• Material supplied:
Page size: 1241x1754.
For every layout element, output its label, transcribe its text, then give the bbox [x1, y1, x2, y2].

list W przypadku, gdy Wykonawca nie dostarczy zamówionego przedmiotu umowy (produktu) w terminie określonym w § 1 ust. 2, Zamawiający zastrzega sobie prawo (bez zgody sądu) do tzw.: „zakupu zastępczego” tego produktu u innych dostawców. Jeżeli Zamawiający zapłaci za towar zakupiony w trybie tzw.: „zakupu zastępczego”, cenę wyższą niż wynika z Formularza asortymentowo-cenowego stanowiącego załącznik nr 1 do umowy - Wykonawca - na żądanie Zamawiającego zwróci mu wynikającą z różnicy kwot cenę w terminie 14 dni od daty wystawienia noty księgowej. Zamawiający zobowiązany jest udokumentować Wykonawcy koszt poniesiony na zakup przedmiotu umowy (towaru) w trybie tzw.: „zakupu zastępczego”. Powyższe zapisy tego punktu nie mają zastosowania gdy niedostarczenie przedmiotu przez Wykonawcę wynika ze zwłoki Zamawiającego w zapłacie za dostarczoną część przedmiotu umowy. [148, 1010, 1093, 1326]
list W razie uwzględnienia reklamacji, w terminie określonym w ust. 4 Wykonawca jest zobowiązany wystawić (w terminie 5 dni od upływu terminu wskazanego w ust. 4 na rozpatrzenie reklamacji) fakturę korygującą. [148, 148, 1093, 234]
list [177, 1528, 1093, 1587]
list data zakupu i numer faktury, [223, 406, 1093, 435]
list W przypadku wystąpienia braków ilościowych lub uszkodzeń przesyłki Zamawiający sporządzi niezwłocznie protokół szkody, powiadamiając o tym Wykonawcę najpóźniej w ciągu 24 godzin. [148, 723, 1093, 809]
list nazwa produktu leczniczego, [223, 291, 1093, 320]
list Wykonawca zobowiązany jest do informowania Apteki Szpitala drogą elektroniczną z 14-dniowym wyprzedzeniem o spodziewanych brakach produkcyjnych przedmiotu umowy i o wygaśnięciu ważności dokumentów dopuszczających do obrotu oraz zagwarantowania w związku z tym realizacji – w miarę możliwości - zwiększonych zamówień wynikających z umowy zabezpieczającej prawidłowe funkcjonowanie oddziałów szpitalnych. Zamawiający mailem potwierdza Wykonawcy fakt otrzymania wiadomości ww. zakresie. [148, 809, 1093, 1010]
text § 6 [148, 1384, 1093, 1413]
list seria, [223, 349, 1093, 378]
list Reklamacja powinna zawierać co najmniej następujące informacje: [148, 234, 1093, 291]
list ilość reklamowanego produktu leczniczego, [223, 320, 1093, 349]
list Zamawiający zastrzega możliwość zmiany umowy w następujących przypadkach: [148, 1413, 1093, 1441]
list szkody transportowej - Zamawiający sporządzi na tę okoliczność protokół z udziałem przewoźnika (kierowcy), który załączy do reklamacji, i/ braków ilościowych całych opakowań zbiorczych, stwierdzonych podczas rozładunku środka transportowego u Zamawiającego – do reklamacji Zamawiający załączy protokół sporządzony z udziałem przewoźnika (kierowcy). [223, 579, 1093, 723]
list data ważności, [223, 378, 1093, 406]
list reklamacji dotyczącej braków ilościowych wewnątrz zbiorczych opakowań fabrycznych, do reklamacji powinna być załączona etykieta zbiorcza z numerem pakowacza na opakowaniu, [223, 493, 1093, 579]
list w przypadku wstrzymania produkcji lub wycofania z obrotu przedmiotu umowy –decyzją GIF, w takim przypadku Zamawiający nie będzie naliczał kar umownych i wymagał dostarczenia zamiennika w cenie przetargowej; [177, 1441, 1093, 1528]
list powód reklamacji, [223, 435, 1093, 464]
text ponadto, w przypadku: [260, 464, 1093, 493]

• Job: Line by line, print the listing above exactly.

• Answer:
Page size: 1241x1754.
For every layout element, output its label, transcribe its text, then give the bbox [x1, y1, x2, y2].

list W przypadku, gdy Wykonawca nie dostarczy zamówionego przedmiotu umowy (produktu) w terminie określonym w § 1 ust. 2, Zamawiający zastrzega sobie prawo (bez zgody sądu) do tzw.: „zakupu zastępczego” tego produktu u innych dostawców. Jeżeli Zamawiający zapłaci za towar zakupiony w trybie tzw.: „zakupu zastępczego”, cenę wyższą niż wynika z Formularza asortymentowo-cenowego stanowiącego załącznik nr 1 do umowy - Wykonawca - na żądanie Zamawiającego zwróci mu wynikającą z różnicy kwot cenę w terminie 14 dni od daty wystawienia noty księgowej. Zamawiający zobowiązany jest udokumentować Wykonawcy koszt poniesiony na zakup przedmiotu umowy (towaru) w trybie tzw.: „zakupu zastępczego”. Powyższe zapisy tego punktu nie mają zastosowania gdy niedostarczenie przedmiotu przez Wykonawcę wynika ze zwłoki Zamawiającego w zapłacie za dostarczoną część przedmiotu umowy. [148, 1010, 1093, 1326]
list W razie uwzględnienia reklamacji, w terminie określonym w ust. 4 Wykonawca jest zobowiązany wystawić (w terminie 5 dni od upływu terminu wskazanego w ust. 4 na rozpatrzenie reklamacji) fakturę korygującą. [148, 148, 1093, 234]
list [177, 1528, 1093, 1587]
list data zakupu i numer faktury, [223, 406, 1093, 435]
list W przypadku wystąpienia braków ilościowych lub uszkodzeń przesyłki Zamawiający sporządzi niezwłocznie protokół szkody, powiadamiając o tym Wykonawcę najpóźniej w ciągu 24 godzin. [148, 723, 1093, 809]
list nazwa produktu leczniczego, [223, 291, 1093, 320]
list Wykonawca zobowiązany jest do informowania Apteki Szpitala drogą elektroniczną z 14-dniowym wyprzedzeniem o spodziewanych brakach produkcyjnych przedmiotu umowy i o wygaśnięciu ważności dokumentów dopuszczających do obrotu oraz zagwarantowania w związku z tym realizacji – w miarę możliwości - zwiększonych zamówień wynikających z umowy zabezpieczającej prawidłowe funkcjonowanie oddziałów szpitalnych. Zamawiający mailem potwierdza Wykonawcy fakt otrzymania wiadomości ww. zakresie. [148, 809, 1093, 1010]
text § 6 [148, 1384, 1093, 1413]
list seria, [223, 349, 1093, 378]
list Reklamacja powinna zawierać co najmniej następujące informacje: [148, 234, 1093, 291]
list ilość reklamowanego produktu leczniczego, [223, 320, 1093, 349]
list Zamawiający zastrzega możliwość zmiany umowy w następujących przypadkach: [148, 1413, 1093, 1441]
list szkody transportowej - Zamawiający sporządzi na tę okoliczność protokół z udziałem przewoźnika (kierowcy), który załączy do reklamacji, i/ braków ilościowych całych opakowań zbiorczych, stwierdzonych podczas rozładunku środka transportowego u Zamawiającego – do reklamacji Zamawiający załączy protokół sporządzony z udziałem przewoźnika (kierowcy). [223, 579, 1093, 723]
list data ważności, [223, 378, 1093, 406]
list reklamacji dotyczącej braków ilościowych wewnątrz zbiorczych opakowań fabrycznych, do reklamacji powinna być załączona etykieta zbiorcza z numerem pakowacza na opakowaniu, [223, 493, 1093, 579]
list w przypadku wstrzymania produkcji lub wycofania z obrotu przedmiotu umowy –decyzją GIF, w takim przypadku Zamawiający nie będzie naliczał kar umownych i wymagał dostarczenia zamiennika w cenie przetargowej; [177, 1441, 1093, 1528]
list powód reklamacji, [223, 435, 1093, 464]
text ponadto, w przypadku: [260, 464, 1093, 493]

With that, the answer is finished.